Peak imputation paramater arguments:
--factor FACTOR       The factor you want to impute. REQUIRED.
--ref_baseline REF_BASELINE
                        Remove dataset which peaks number less than this value. DEFAULT: 500.
--remove_others       Remove signal not from best match. DEFAULT: False.

Other options:
--min_cells MIN_CELLS
                        Minimal cell cutoff for features. Auto will take 0.05% of total cell number.DEFAULT: "auto".
--min_peaks MIN_PEAKS
                        Minimal peak cutoff for cells. Auto will take the mean-3*std of all feature number (if less than 500 is 500). DEFAULT: "auto".
--max_peaks MAX_PEAKS
                        Max peak cutoff for cells. This will help you to remove the doublet cells. Auto will take the mean+5*std of all feature number. DEFAULT: "auto".
-t N_CORES, --thread N_CORES
                        Number of cores use to run SCRIP. DEFAULT: 16.

SCRIP target

In this function, you can input a peak count matrix of scATAC-seq in H5 format or scChIP-seq peak count. This function will output the RP matrix in H5AD. The output can be used to determine the direct target genes.

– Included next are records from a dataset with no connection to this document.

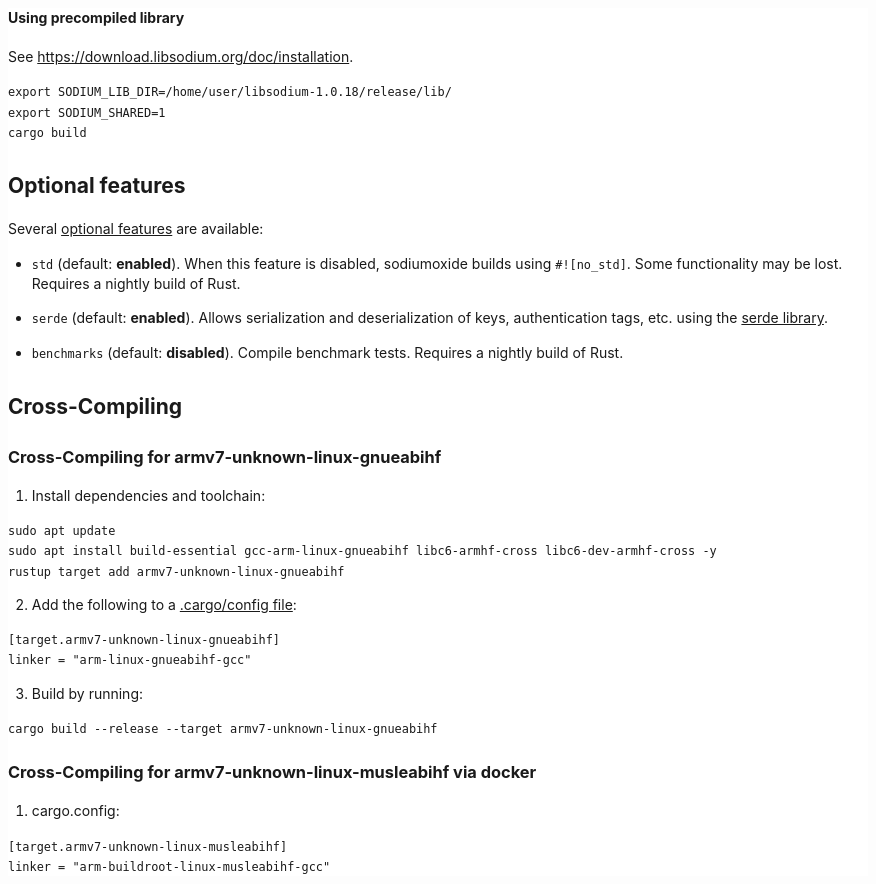 #### Using precompiled library

See https://download.libsodium.org/doc/installation.

```
export SODIUM_LIB_DIR=/home/user/libsodium-1.0.18/release/lib/
export SODIUM_SHARED=1
cargo build
```

## Optional features

Several [optional features](http://doc.crates.io/manifest.html#usage-in-end-products) are available:

* `std` (default: **enabled**). When this feature is disabled,
  sodiumoxide builds using `#![no_std]`. Some functionality may be lost.
  Requires a nightly build of Rust.

* `serde` (default: **enabled**). Allows serialization and deserialization of
  keys, authentication tags, etc. using the
  [serde library](https://crates.io/crates/serde).

* `benchmarks` (default: **disabled**). Compile benchmark tests. Requires a
  nightly build of Rust.

## Cross-Compiling

### Cross-Compiling for armv7-unknown-linux-gnueabihf

1. Install dependencies and toolchain:

```
sudo apt update
sudo apt install build-essential gcc-arm-linux-gnueabihf libc6-armhf-cross libc6-dev-armhf-cross -y
rustup target add armv7-unknown-linux-gnueabihf
```

2. Add the following to a [.cargo/config file](http://doc.crates.io/config.html):

```
[target.armv7-unknown-linux-gnueabihf]
linker = "arm-linux-gnueabihf-gcc"
```

3. Build by running:

```
cargo build --release --target armv7-unknown-linux-gnueabihf
```

### Cross-Compiling for armv7-unknown-linux-musleabihf via docker

1. cargo.config:

```
[target.armv7-unknown-linux-musleabihf]
linker = "arm-buildroot-linux-musleabihf-gcc"
```


[crates-badge]: https://img.shields.io/crates/v/sodiumoxide.svg
[crates-url]: https://crates.io/crates/sodiumoxide
[doc-badge]: https://docs.rs/sodiumoxide/badge.svg
[doc-url]: https://docs.rs/sodiumoxide
[gitter-badge]: https://badges.gitter.im/rust-sodiumoxide/Lobby.svg
[gitter-url]: https://gitter.im/rust-sodiumoxide/Lobby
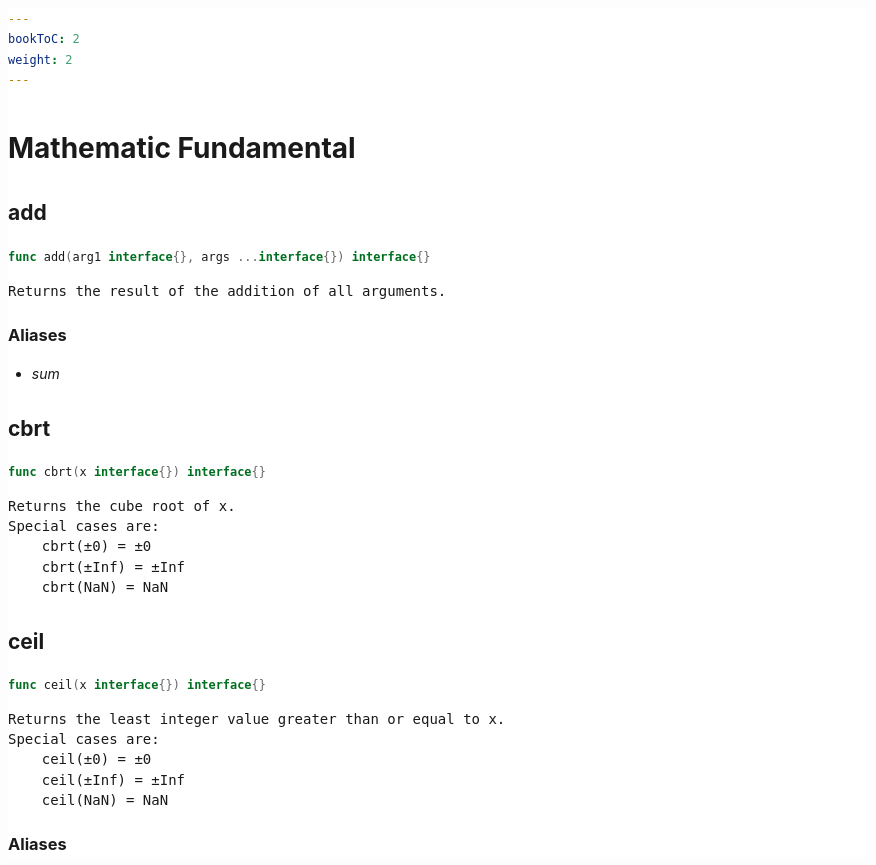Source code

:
 ```yaml
---
bookToC: 2
weight: 2
---
```

# Mathematic Fundamental


## __add__

```go
func add(arg1 interface{}, args ...interface{}) interface{}
```

<pre>
Returns the result of the addition of all arguments.
</pre>

### Aliases

- _sum_

## __cbrt__

```go
func cbrt(x interface{}) interface{}
```

<pre>
Returns the cube root of x.
Special cases are:
    cbrt(±0) = ±0
    cbrt(±Inf) = ±Inf
    cbrt(NaN) = NaN
</pre>

## __ceil__

```go
func ceil(x interface{}) interface{}
```

<pre>
Returns the least integer value greater than or equal to x.
Special cases are:
    ceil(±0) = ±0
    ceil(±Inf) = ±Inf
    ceil(NaN) = NaN
</pre>

### Aliases
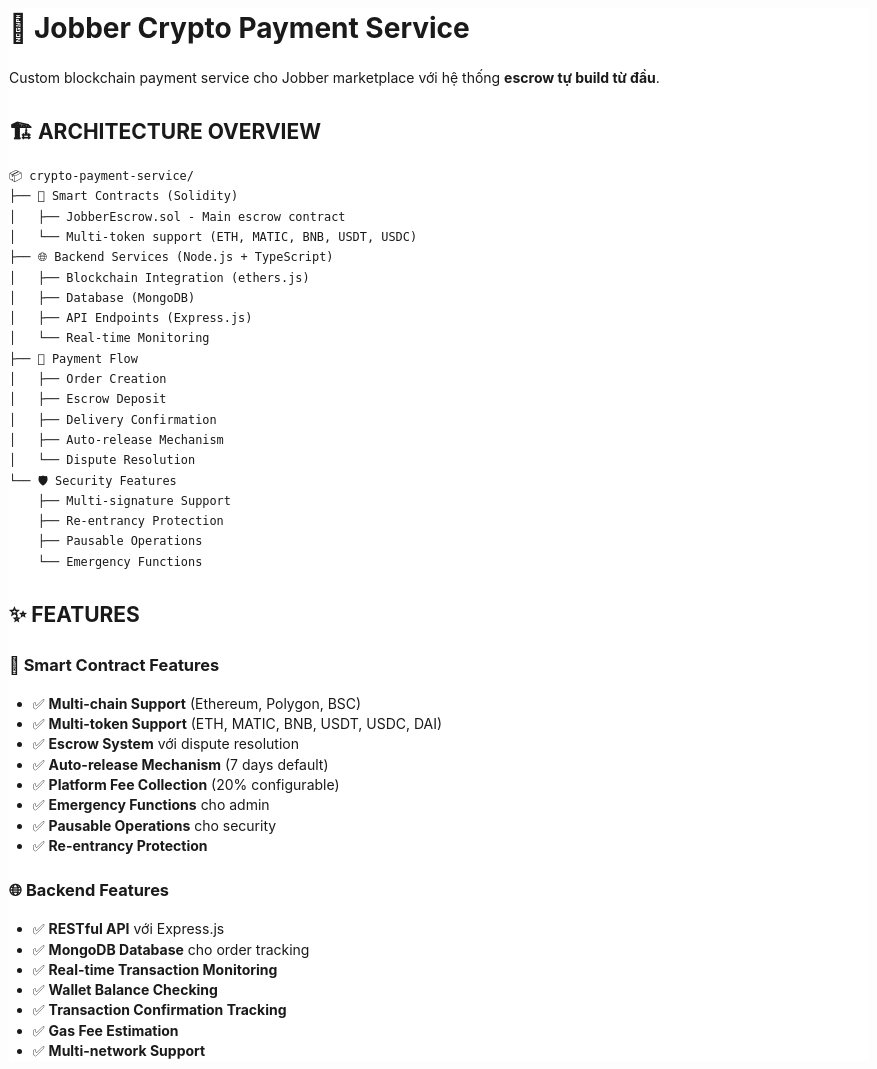 # 🚀 Jobber Crypto Payment Service

Custom blockchain payment service cho Jobber marketplace với hệ thống **escrow tự build từ đầu**.

## 🏗️ **ARCHITECTURE OVERVIEW**

```
📦 crypto-payment-service/
├── 🔐 Smart Contracts (Solidity)
│   ├── JobberEscrow.sol - Main escrow contract
│   └── Multi-token support (ETH, MATIC, BNB, USDT, USDC)
├── 🌐 Backend Services (Node.js + TypeScript)
│   ├── Blockchain Integration (ethers.js)
│   ├── Database (MongoDB)
│   ├── API Endpoints (Express.js)
│   └── Real-time Monitoring
├── 🔄 Payment Flow
│   ├── Order Creation
│   ├── Escrow Deposit
│   ├── Delivery Confirmation
│   ├── Auto-release Mechanism
│   └── Dispute Resolution
└── 🛡️ Security Features
    ├── Multi-signature Support
    ├── Re-entrancy Protection
    ├── Pausable Operations
    └── Emergency Functions
```

## ✨ **FEATURES**

### 🔐 **Smart Contract Features**

- ✅ **Multi-chain Support** (Ethereum, Polygon, BSC)
- ✅ **Multi-token Support** (ETH, MATIC, BNB, USDT, USDC, DAI)
- ✅ **Escrow System** với dispute resolution
- ✅ **Auto-release Mechanism** (7 days default)
- ✅ **Platform Fee Collection** (20% configurable)
- ✅ **Emergency Functions** cho admin
- ✅ **Pausable Operations** cho security
- ✅ **Re-entrancy Protection**

### 🌐 **Backend Features**

- ✅ **RESTful API** với Express.js
- ✅ **MongoDB Database** cho order tracking
- ✅ **Real-time Transaction Monitoring**
- ✅ **Wallet Balance Checking**
- ✅ **Transaction Confirmation Tracking**
- ✅ **Gas Fee Estimation**
- ✅ **Multi-network Support**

usage: SCRIP target [-h] -i FEATURE_MATRIX -s {hs,mm} [-o OUTPUT] [-d DECAY] [-m MODEL]

optional arguments:
-h, --help            show this help message and exit

Input files arguments:
-i FEATURE_MATRIX, --input_feature_matrix FEATURE_MATRIX
                        A cell by peak matrix. h5 or h5ad supported. REQUIRED.
-s {hs,mm}, --species {hs,mm}
                        Species. "hs"(human) or "mm"(mouse). REQUIRED.

Output arguments:
-o OUTPUT, --output OUTPUT
                        output h5ad file. DEFAULT: RP.h5ad

Other options:
-d DECAY, --decay DECAY
                        Range to the effect of peaks. DEFAULT: auto.
-m MODEL, --model MODEL
                        RP model chosen. DEFAULT: simple.

SCRIP config

This function is used to config the reference files that SCRIP uses. The reference files can be downloaded from zenodo. The index path should be the folder after extract.

usage: SCRIP config [-h] [--show] [--human_tf_index HUMAN_TF_INDEX] [--human_hm_index HUMAN_HM_INDEX] [--mouse_tf_index MOUSE_TF_INDEX] [--mouse_hm_index MOUSE_HM_INDEX]

optional arguments:
-h, --help            show this help message and exit
--show
--human_tf_index HUMAN_TF_INDEX
--human_hm_index HUMAN_HM_INDEX
--mouse_tf_index MOUSE_TF_INDEX
--mouse_hm_index MOUSE_HM_INDEX

SCRIP index

This function is used to create the SCRIP index with users’ peaks.

usage: SCRIP index [-h] -i INPUT -o OUTPUT

optional arguments:
-h, --help            show this help message and exit
-i INPUT, --input INPUT
                        Path to the folder that includes all your bed files. The bed files should be named in "TRName_ID.bed", e.g. "AR_1.bed".
-o OUTPUT, --output OUTPUT
                        Path to the output folder.